According to AIMS – trunk scores, none of the study participants had truncal TD. This is almost in line with a study by Bakker PR, (19) where the majority of individuals were normal for limb truncal TD goals (extremity).The average AIMS total score, according to Bhatia T et al,(16) was 2.29±3.25 (6.29±3.48 for TD positive cases), whereas the average orofacial score, average extremities score, and average trunk score were each 0.53±1.29 (1.72±1.90 for TD positive cases) and 0.09±0.29 (0.32±0.47 for TD positive).

This is in contrast to a study by Santhanakrishna et al (20), which found that among extrapyramidal symptoms, involvement of the extremities was most common in 42.5% of cases, followed by involvement of the trunk in 35.7% of cases and of the face and mouth in 21.42% of cases. In 45% of the patients, the severity of the extrapyramidal symptoms was moderate, while in 25.71% of the patients, it was mild.

This study shows how the study volunteers were distributed based on the overall study goal score. 13 (6.3%) and 20 (9.7%) of the 207 study participants had mild and significant Tardive Dyskinesia, respectively (Table 4). According to AIMS (global), 16% of people worldwide had Tardive Dyskinesia. This is in line with the research done by Abdeta T et al (17), who found that 14.6% of participants in the current study had TD, with a range of 10.76% to 18.4%. This almost matches the findings of the study by Taye H et al.,(26) which found that 11.9% of patients experienced TD and that the prevalence of TD among psychiatric patients taking first-generation antipsychotics is similar to that. This is consistent with the research done by Achalia RM et al.,(11) which found that 26.4% of the sample overall had probable TD.

This study shows how the study subjects were distributed using the Schooler-Kane criteria (Table 4). 31 (14.5%) of the 207 participants in the research exhibited mild Tardive Dyskinesia. According to Schooler Kane criterion, Tardive Dyskinesia by Woerner MG et al(4), was present in 14.5% of people nationwide. According to a research by Gatere et al(18), 12% of participants had TD (as defined by the Schooler Kane criteria). This is in contrast to a research by Munshi T et al(27), where 29% of participants met the Schooler Kane criteria for TD.

In this study, Chlorpromazine equivalents are compared using Schooler-Kane criteria (Figure 4). According to study subjects who met the Schooler Kane requirements, the average Chlorpromazine equivalents were 345.83 (±101.73), whereas those who did not met the criterion had Chlorpromazine equivalents of 242.51 (±96.88). There was a statistically significant difference (p<.001). This is consistent with the research done by Wozniak K et al(23) in which the average chlorpromazine-equivalent dose used in this population in the past who met the Schooler Kane requirements were 336.95.

Future studies could include a bigger sample size.
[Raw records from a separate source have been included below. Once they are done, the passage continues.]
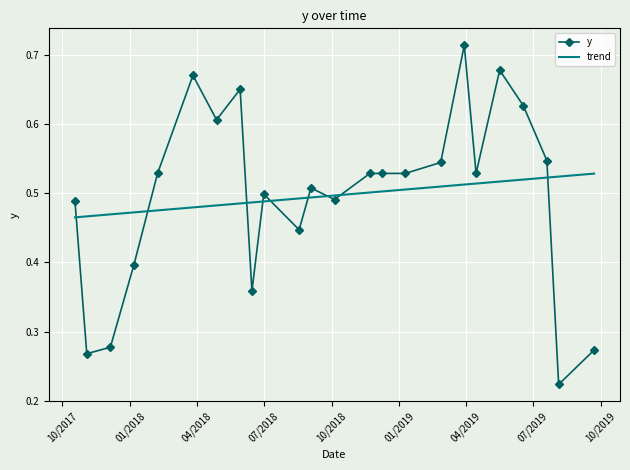

Rank the series by their maximum value, from highest to lowest.

y, trend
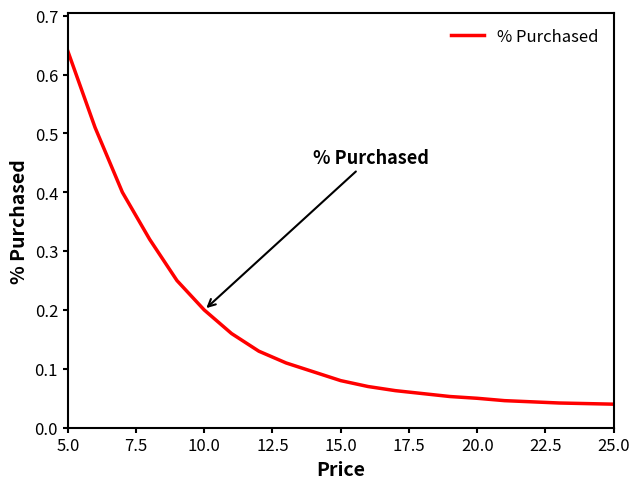

How many lines are shown in the chart?

1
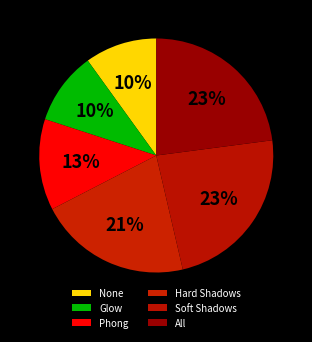

To the nearest percent, what is the average slice percentage?

17%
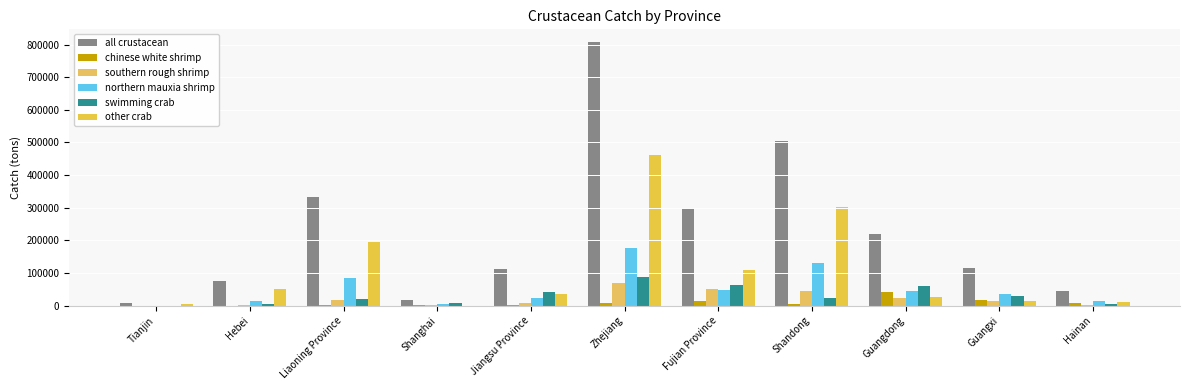

Reading right to left, transcribe all the data shown in this chart.

all crustacean: 43607	114627	218125	504391	300737	806406	113801	16611	332098	77052	6780
chinese white shrimp: 8436	17958	41983	3740	14478	7143	830	1084	2085	7	275
southern rough shrimp: 1333	13684	22244	44744	50609	69900	9550	2068	16177	3427	0
northern mauxia shrimp: 13637	35945	45616	130630	49393	175390	22309	5142	85385	14727	460
swimming crab: 4637	30574	59899	24306	63452	87710	41495	8317	20287	6235	191
other crab: 11622	13092	25439	300971	110774	462757	36527	0	195564	52162	5854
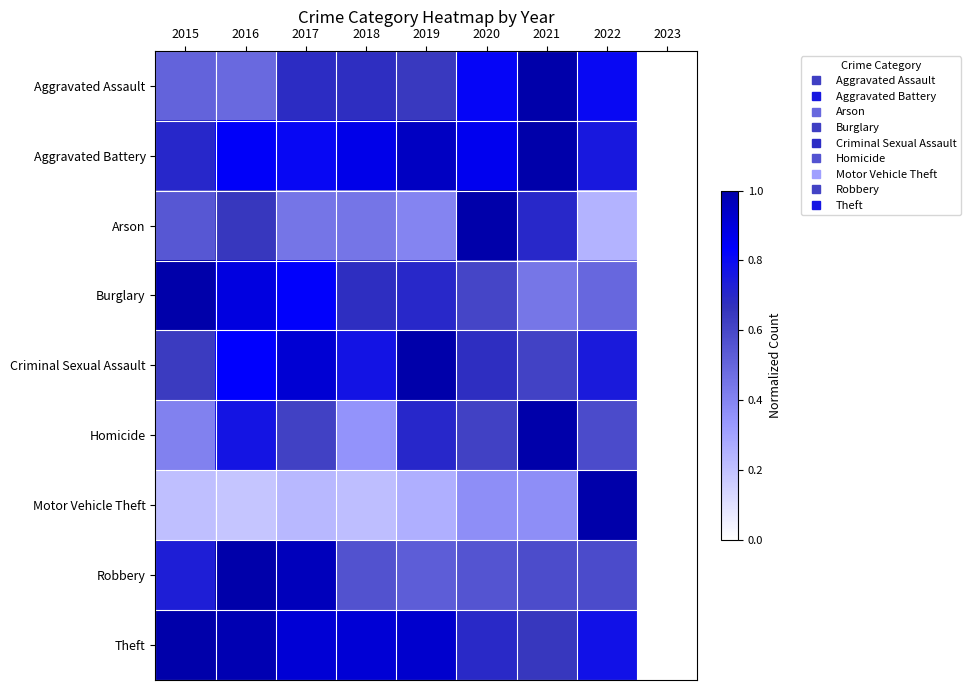

Reading left to right, what are all the values shown in this chart?

Aggravated Assault: 2015=0.5	2016=0.5	2017=0.7	2018=0.7	2019=0.6	2020=0.8	2021=1.0	2022=0.8	2023=0.0
Aggravated Battery: 2015=0.7	2016=0.8	2017=0.8	2018=0.9	2019=1.0	2020=0.9	2021=1.0	2022=0.8	2023=0.0
Arson: 2015=0.5	2016=0.6	2017=0.4	2018=0.4	2019=0.4	2020=1.0	2021=0.7	2022=0.2	2023=0.0
Burglary: 2015=1.0	2016=0.9	2017=0.8	2018=0.7	2019=0.7	2020=0.6	2021=0.4	2022=0.5	2023=0.0
Criminal Sexual Assault: 2015=0.6	2016=0.8	2017=0.9	2018=0.8	2019=1.0	2020=0.7	2021=0.6	2022=0.7	2023=0.0
Homicide: 2015=0.4	2016=0.8	2017=0.6	2018=0.4	2019=0.7	2020=0.6	2021=1.0	2022=0.6	2023=0.0
Motor Vehicle Theft: 2015=0.2	2016=0.2	2017=0.2	2018=0.2	2019=0.3	2020=0.4	2021=0.4	2022=1.0	2023=0.0
Robbery: 2015=0.7	2016=1.0	2017=1.0	2018=0.6	2019=0.5	2020=0.6	2021=0.6	2022=0.6	2023=0.0
Theft: 2015=1.0	2016=1.0	2017=0.9	2018=0.9	2019=0.9	2020=0.7	2021=0.7	2022=0.8	2023=0.0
Studies could also be done with patients who are followed up longitudinally.

Strengths:

The strengths of this study are that standard diagnostic criteria and rating scales were used. A good sample size was taken, involving both males and females. Also, patients with chronic mental illness from two rehabilitation centres were considered. A single examiner has conducted the examination process, eliminating inter-observer variability.

Limitations:

The limitation of this study is that it is necessary to conduct studies with sizable samples that are tracked over long periods of time to confirm the results of the current study.

Conclusion:

Many patients with psychotic diseases experienced movement difficulties brought on by conventional antipsychotics, which were viewed as burdensome and stigmatizing events. It was also discovered that chlorpromazine comparable dosages were significantly higher among participants with TD. Orofacial TD had the highest overall prevalence. Designing treatment guidelines, expanding the availability of medications with minimum adverse effects, and providing psychoeducation on related aspects are crucial.

Funding: Nil

Conflict of Interest: Nil

Disclosure: This paper has been presented at KANCIPS and IPSOCON conferences 2023. It has received the HS Subramanyam award for the best PG oral paper.